* [Exercises to complete]
[A] In the account of the march toward the Osu Castle, which two men broke ranks and charged to the front of the demonstration?
[B] State whether each statement agrees with the account of the march toward the Osu Castle, answering yes or no and quoting the words of the account that decide it: (i) The leading group was the leadership of the Alliance For Change. (ii) Helicopters flew overhead during the confrontation. (iii) The march was finally steered toward the Osu Cemetery.
[C] Write a continuation of the account of the march toward the Osu Castle, starting after its final sentence.

* [Reading text]

>>>>

Moment of Truth
Like a sports vehicle whose gears shifted inexplicably from first into fifth gear, the hitherto leisurely, measured and amiable procession down the Kwame Nkrumah Avenue suddenly took off like a horse that has broken free from its reins. The leading group (which was not the leadership of the Alliance For Change) first broke into a canter, which soon turned into a gallop as it sped towards the crossroads which included the entrance to the road leading to the Osu Castle.
The approach to the Castle was heavily fortified and blocked by heavily armed soldiers who, as we later learnt, had instructions to prevent us from getting to the Castle at all costs. The stage was set for the looming bloody confrontation that we (the AFC and the Police) had worked so hard to avoid.
As we approached the Castle intersection, rumours began to circulate that there had been a bloody confrontation between the Police and a group of demonstrators around the Makola market. More ominously, it was reported that some of the demonstrators had been killed. On hearing this deeply troubling news, many of the high energy youthful demonstrators started chanting “Mo nku yεn prεko; Sε Kume Prεko nti na yε baa yε” (You might as well kill us; after all we came because of the Kume Prεko march). With that, they hoisted their wooden imitation guns, which had hitherto been concealed, into the air and lurched towards the gates of the Osu Castle.
The moment of truth had arrived. Could we the people exercise our right to free and peaceful assembly as guaranteed by the Constitution of the 4th Republic of Ghana? Or would that right be so recklessly exercised that it would provide a ready excuse for agents of the government, which had an 11-year antecedence of military dictatorship, to sweep away our rights in an orgy of bloody ‘executions’? This was the time to exhibit leadership on two levels: in the instance (to avoid the impending confrontation) and, also, to preserve the 3-year-old fourth attempt at DEMOCRATIC Governance.
As quick as a flash, “Sheey Shey” Akoto-Ampaw and “Comrade” Kwesi Pratt broke ranks from the safe Cordon, that had been shepherding the AFC leadership throughout the march and charged towards the front of the demonstration. As they sped off, they beckoned the rest of us to join them at the front of the march. Once up front, we locked our hands together in a human chain whose purpose was to bring the charge of the marauding ‘kamikaze squad’ to a screeching halt and direct the march away from the menacing soldiers guarding the road to the Castle.
As helicopters flew overhead monitoring the unfolding drama, we summoned reinforcements from amongst our own guards, senior political figures and civic leaders, to reinforce the human wall between our fellow marchers and the soldiers, whose body language suggested that they would rather not engage but would do so if forced to defend their own lives. After a tense and sweaty 10 to 20 minutes, we managed to restore sanity and calm within the ranks of our obviously very upset and agitated supporters, who had turned up in their thousands and were ready for martyrdom if necessary. We steered the march onto the narrow dual carriage way, past the Shell Filling Station, to the Osu Cemetery.

<<<<

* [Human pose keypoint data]
>>>>

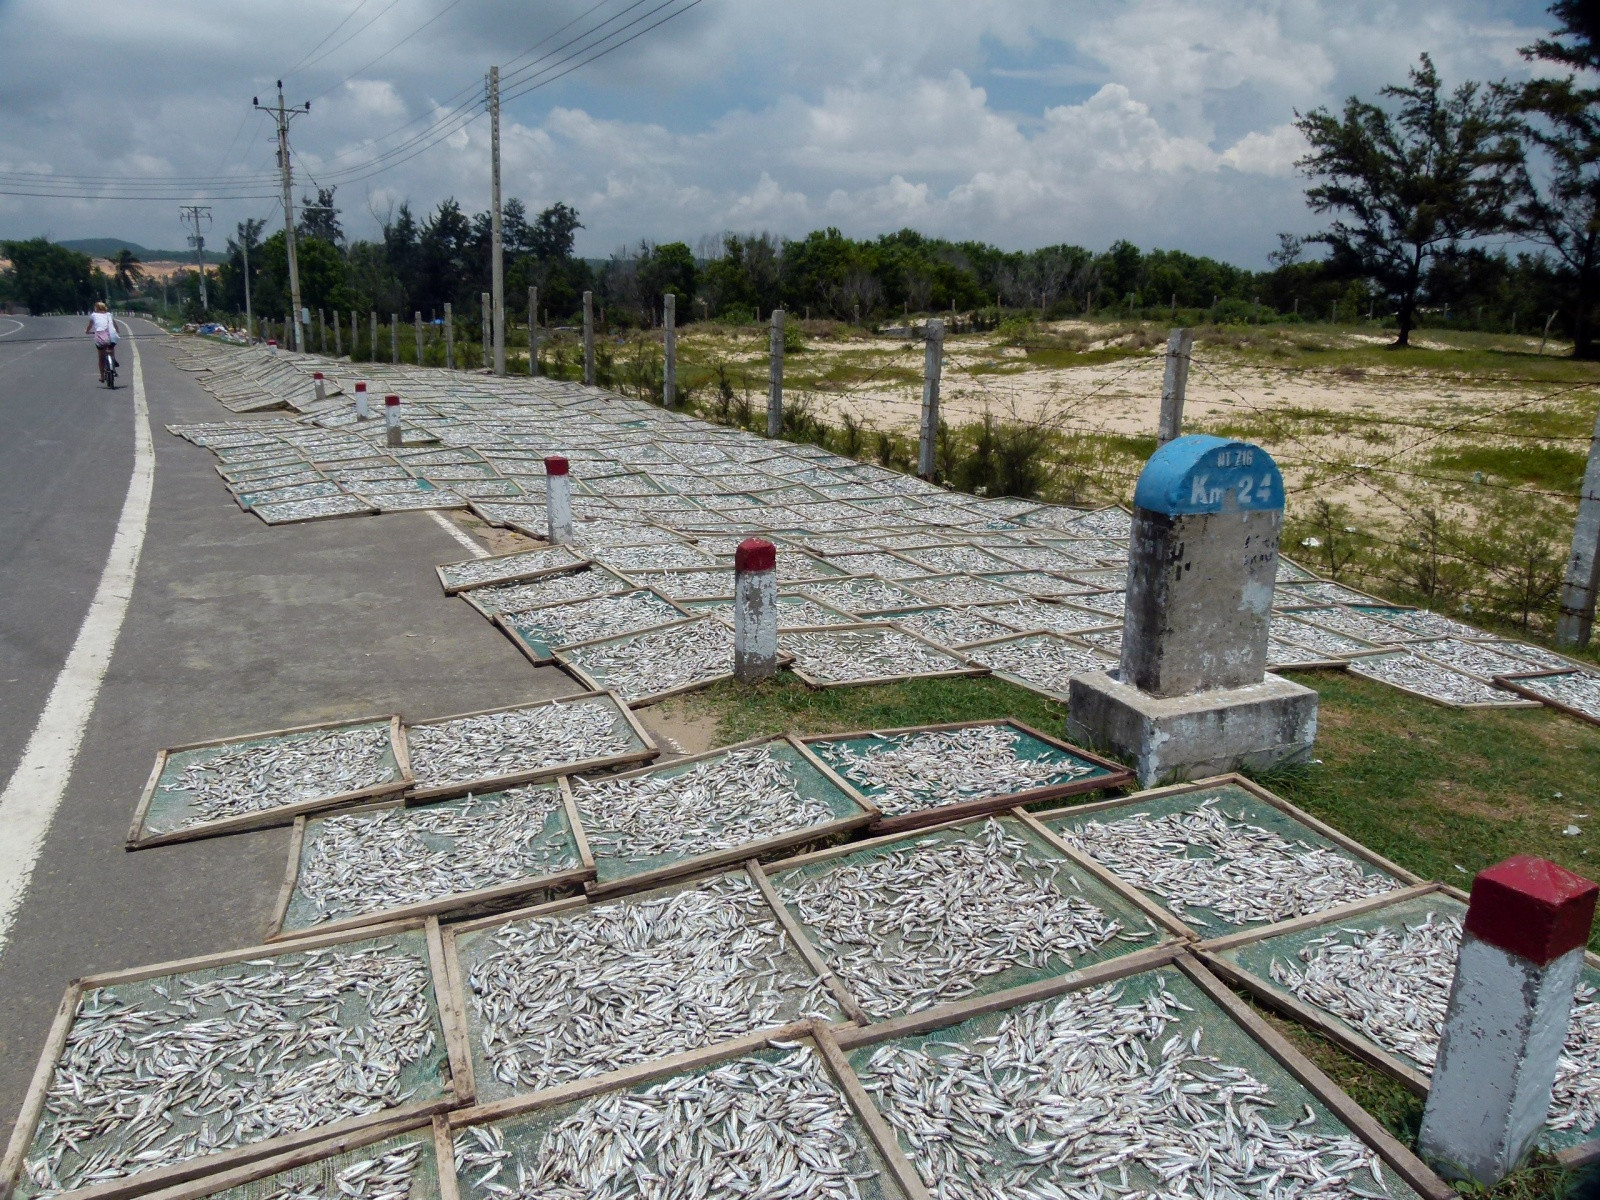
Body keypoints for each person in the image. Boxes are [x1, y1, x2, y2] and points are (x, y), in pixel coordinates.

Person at [86, 302, 119, 382]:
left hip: (101, 337)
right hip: (112, 336)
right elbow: (115, 326)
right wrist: (117, 331)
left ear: (96, 308)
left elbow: (90, 326)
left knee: (101, 358)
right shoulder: (109, 315)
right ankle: (113, 360)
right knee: (111, 346)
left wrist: (87, 331)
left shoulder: (94, 315)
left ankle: (102, 376)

<<<<

* [Responses by item number]
[A] "Sheey Shey" Akoto-Ampaw and "Comrade" Kwesi Pratt.

[B]
(i) No: "The leading group (which was not the leadership of the Alliance For Change)"
(ii) Yes: "As helicopters flew overhead monitoring the unfolding drama"
(iii) Yes: "We steered the march onto the narrow dual carriage way, past the Shell Filling Station, to the Osu Cemetery."

[C]
PHEW! We had managed to avoid a confrontation that would almost certainly have sounded the death-knell for the nascent 4th Republic and returned Ghana into an unchartered territory of Dictatorship versus uncompromising Peoples’ Resistance.
Best-laid Plans!
After two ‘false starts’, the day of reckoning was finally upon us. ‘The Kume Prεko Demonstration & Carnival’ (formal title) had been slated originally for 1 May 1995, ‘May Day’. However, it was postponed at the behest of the Police who pleaded that their resources would be stretched in view of the many Workers’ Day events. The rescheduled date of Thursday 9 May also coincided with the celebration of the Eid-ul-Fitr festival, and our Muslim brothers and sisters requested that we shifted the event both as a respect to them and also to enable as many of them as possible to take part in the march. That’s how come the ‘historic’ day, Thursday 11 May 1995, fell on the 14th anniversary of the death of the legendary Robert Nesta Marley, aka Bob Marley.
The march was scheduled for a 1100hours start from the Kwame Nkrumah Circle. Two considerations went into the selection of the time. Firstly, we wanted to avoid adding to the early morning tribulations of workers form whom the Circle was a major commuting point. If, indeed, we were doing this to sympathise with the plight of workers, we had no business clogging the paths to their jobs. The second consideration was that we needed to give ourselves ample time in the morning to ensure that all the extremely detailed planning and organization could be activated as planned, to ensure a massive but peaceful march.
As resident ‘Squatter’ at the AFC seat of operations, I had to be ready to receive our Chief of Logistics, Maame Newman, by 0500 hours. Maame had taken on the onerous task of coordinating all the practical logistic inputs needed, namely:
1) Security
2) Transportation
3) the placards to be carried on the march
Security entailed organising our own corps of trusted volunteers who would work in tandem with the Police to ensure order and peace throughout the march. Transportation required that she organises the fleet of ‘tro-tro’ which had been chartered from various points to bring the security and key activists to the assembly point. The manufacture – and delivery – of the placards was a very delicate operation, for reasons that will soon become clear.
After Maame finished with the logistics detail, the plan was that the leadership of the AFC would gather at around 0900 hours and stroll down the central Ring Road towards the march assembly point at Circle, in the process gathering an army of followers en route to join the demo.
All was going rather too smoothly till two jolting events put a spanner in the works, namely: the early arrival and detention of a large contingent of demonstrators from Kumasi; and an unexpected but urgent request from the Police for a meeting ahead of the march. These two developments meant abandoning our best-laid plans and shifting straight into a ‘play by the stick’ mode.
Early Morning Stirrings
Two phone calls came through almost simultaneously. The first, from Victor Owusu Jnr, was urgent and very agitated. Several busloads of intending participants from Kumasi had been detained by the Police at the Ofankor barrier, he reported. Apparently, instructions had gone out to the Police that they were not to allow any groups of suspected demonstrators into Accra that day. For the young men and women of Oseikrom, no such instructions would deprive them of the exercise of their right under Article 21 of the Constitution.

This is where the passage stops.